Exercise details
Your answer should consist only of the lines below from the one with "AWARIA TELEFONÓW STACJONARNYCH" through the one with "ressources naturelles, de", copied exactly.

Collected data
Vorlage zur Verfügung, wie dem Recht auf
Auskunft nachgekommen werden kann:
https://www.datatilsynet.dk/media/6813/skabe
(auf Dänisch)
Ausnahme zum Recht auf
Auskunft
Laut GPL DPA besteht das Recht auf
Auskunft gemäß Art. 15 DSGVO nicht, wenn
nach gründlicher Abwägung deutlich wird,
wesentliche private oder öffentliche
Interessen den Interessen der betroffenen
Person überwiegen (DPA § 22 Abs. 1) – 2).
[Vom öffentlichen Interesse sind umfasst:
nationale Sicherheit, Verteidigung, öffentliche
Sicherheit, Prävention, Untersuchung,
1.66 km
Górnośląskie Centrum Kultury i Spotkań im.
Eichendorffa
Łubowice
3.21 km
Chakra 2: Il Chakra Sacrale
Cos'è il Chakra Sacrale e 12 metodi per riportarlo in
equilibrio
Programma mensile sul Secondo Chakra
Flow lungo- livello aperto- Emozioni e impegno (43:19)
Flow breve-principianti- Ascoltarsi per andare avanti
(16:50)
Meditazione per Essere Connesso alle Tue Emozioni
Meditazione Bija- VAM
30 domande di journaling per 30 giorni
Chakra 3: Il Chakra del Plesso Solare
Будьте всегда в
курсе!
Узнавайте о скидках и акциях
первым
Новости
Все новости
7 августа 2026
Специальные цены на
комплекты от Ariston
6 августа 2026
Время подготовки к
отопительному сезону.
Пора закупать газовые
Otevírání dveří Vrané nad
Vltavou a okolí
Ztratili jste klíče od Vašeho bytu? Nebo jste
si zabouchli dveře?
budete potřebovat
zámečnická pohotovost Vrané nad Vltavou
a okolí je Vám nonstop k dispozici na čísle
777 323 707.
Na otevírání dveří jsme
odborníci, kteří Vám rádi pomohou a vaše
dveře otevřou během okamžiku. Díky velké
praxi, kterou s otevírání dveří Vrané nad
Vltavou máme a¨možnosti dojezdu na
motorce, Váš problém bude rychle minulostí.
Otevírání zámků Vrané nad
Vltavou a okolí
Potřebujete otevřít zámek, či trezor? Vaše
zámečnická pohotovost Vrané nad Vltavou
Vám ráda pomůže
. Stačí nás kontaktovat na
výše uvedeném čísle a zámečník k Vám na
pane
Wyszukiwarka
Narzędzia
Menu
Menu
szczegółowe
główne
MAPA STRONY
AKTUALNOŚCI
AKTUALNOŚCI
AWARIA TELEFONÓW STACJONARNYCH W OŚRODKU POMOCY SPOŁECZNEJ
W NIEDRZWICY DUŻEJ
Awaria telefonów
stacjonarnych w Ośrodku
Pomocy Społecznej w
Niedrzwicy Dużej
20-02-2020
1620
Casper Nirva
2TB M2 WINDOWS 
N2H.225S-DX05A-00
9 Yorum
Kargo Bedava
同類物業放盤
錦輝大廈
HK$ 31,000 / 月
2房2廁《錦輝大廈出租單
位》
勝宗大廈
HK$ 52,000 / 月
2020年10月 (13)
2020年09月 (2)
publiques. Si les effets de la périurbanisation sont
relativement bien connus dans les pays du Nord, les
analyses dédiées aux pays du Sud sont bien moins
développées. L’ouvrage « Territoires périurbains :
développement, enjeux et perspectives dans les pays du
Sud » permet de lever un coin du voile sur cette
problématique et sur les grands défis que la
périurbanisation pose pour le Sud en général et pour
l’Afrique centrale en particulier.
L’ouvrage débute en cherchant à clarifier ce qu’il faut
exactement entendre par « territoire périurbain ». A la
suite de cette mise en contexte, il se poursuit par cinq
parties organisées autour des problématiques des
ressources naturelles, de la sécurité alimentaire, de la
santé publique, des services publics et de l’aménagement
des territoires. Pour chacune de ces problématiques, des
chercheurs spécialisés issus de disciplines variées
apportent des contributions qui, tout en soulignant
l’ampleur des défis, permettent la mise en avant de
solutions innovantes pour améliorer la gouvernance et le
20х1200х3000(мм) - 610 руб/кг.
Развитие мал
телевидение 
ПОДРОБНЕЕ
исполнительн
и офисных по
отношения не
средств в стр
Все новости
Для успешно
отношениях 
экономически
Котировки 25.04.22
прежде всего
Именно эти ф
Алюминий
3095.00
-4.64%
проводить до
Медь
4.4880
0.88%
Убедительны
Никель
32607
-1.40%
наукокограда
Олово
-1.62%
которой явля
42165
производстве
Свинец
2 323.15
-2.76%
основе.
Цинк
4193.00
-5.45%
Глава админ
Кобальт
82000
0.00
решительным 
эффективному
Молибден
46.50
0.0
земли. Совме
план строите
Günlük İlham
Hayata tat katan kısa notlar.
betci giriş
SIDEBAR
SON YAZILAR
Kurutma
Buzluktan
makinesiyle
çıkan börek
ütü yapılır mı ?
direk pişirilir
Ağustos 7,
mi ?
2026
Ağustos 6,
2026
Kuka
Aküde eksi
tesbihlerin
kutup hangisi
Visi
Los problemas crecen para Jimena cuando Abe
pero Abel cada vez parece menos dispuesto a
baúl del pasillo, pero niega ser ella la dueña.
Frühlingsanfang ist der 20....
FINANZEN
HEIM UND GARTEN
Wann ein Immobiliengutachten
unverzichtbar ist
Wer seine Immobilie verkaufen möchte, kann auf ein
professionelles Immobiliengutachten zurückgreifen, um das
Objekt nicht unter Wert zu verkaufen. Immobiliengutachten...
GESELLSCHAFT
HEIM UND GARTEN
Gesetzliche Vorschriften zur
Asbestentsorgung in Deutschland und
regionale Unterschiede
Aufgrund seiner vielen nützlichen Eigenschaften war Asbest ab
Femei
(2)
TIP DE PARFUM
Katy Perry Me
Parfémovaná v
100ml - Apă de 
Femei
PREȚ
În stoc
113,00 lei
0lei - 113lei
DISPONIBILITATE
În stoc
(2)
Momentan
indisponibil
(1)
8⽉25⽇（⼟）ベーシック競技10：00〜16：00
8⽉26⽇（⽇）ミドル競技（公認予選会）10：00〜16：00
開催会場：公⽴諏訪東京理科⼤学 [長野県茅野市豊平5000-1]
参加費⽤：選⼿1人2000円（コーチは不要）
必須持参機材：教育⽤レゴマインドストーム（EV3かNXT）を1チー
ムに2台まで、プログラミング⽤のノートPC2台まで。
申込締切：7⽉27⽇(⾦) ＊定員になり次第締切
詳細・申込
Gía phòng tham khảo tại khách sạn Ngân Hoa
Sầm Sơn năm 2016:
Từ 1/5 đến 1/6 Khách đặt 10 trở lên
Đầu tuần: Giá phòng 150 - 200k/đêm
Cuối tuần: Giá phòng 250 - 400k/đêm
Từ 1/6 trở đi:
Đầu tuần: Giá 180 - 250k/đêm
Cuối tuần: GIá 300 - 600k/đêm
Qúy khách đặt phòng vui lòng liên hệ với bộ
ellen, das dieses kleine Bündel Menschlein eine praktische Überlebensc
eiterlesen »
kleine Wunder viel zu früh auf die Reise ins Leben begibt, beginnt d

Task answer
AWARIA TELEFONÓW STACJONARNYCH W OŚRODKU POMOCY SPOŁECZNEJ
W NIEDRZWICY DUŻEJ
Awaria telefonów
stacjonarnych w Ośrodku
Pomocy Społecznej w
Niedrzwicy Dużej
20-02-2020
1620
Casper Nirva
2TB M2 WINDOWS 
N2H.225S-DX05A-00
9 Yorum
Kargo Bedava
同類物業放盤
錦輝大廈
HK$ 31,000 / 月
2房2廁《錦輝大廈出租單
位》
勝宗大廈
HK$ 52,000 / 月
2020年10月 (13)
2020年09月 (2)
publiques. Si les effets de la périurbanisation sont
relativement bien connus dans les pays du Nord, les
analyses dédiées aux pays du Sud sont bien moins
développées. L’ouvrage « Territoires périurbains :
développement, enjeux et perspectives dans les pays du
Sud » permet de lever un coin du voile sur cette
problématique et sur les grands défis que la
périurbanisation pose pour le Sud en général et pour
l’Afrique centrale en particulier.
L’ouvrage débute en cherchant à clarifier ce qu’il faut
exactement entendre par « territoire périurbain ». A la
suite de cette mise en contexte, il se poursuit par cinq
parties organisées autour des problématiques des
ressources naturelles, de la sécurité alimentaire, de la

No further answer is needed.